I'm pretty sure this is false, at best people are hesitant of using cheap narrative to push humanity down the character's throat at the expense of what makes it unique. Lets remember than Superman Returns gave him a frigging son.
As I mentioned in prior posts / other threads, I can see why some did not like this "non cheery" version of Supes.
Speaking for myself, I was not, and I found this portrayal to be as realistic as one could probably get for this subject matter. It doesn't approach Bale's Batman (for obvious reasons), but it is less comic-booky than Chris Reeve's spin.
Shinier than a speeding bullet.
It isn't about realism or being gritty, it's about believability.
Superman starting out, even in the comics, wasn't this perfect "I save everyone, beat the villain and be home in time for corn flakes" kind of guy. that took years of training and experience to achieve.

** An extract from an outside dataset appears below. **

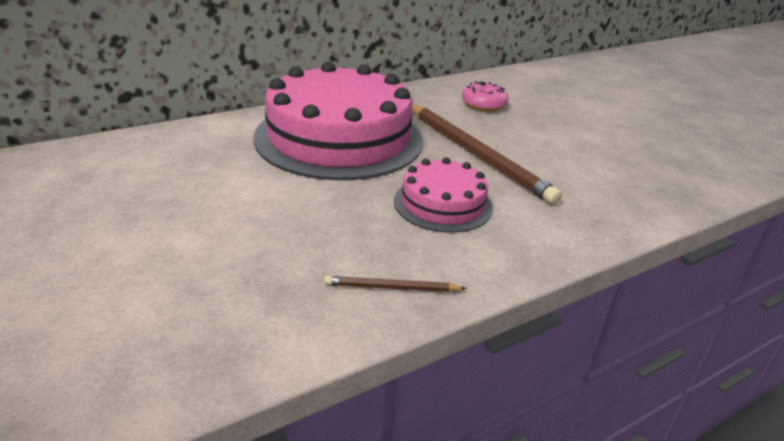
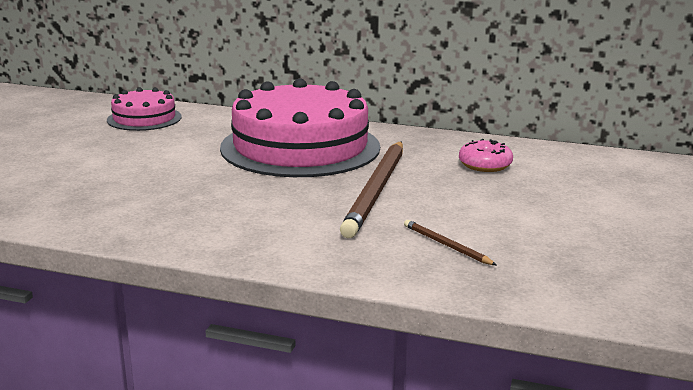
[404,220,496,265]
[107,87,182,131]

You keep saying that he isn't Superman. You're right; he's not. because the Superman you're talking about is something that he becomes over time.
Why are you holding Superman to the same standards as a normal person? He's not allowed to make the same mistakes, he can't. Not with that kind of power. That's a big point of his character.
Did I not say that Superman isn't perfect? He never was, I'm not new to the character, I've read quite a bit about him which is why I'm saying what I did. I don't have a problem with it being extremely hard for him, I just don't like him.....not even trying. Like Jake said, an X-ray vision building sweeping scene would have been perfect.
Well, a lot of damage was done and many people were killed for him to reach that point. I'm glad you enjoyed it, but it stains his image to me.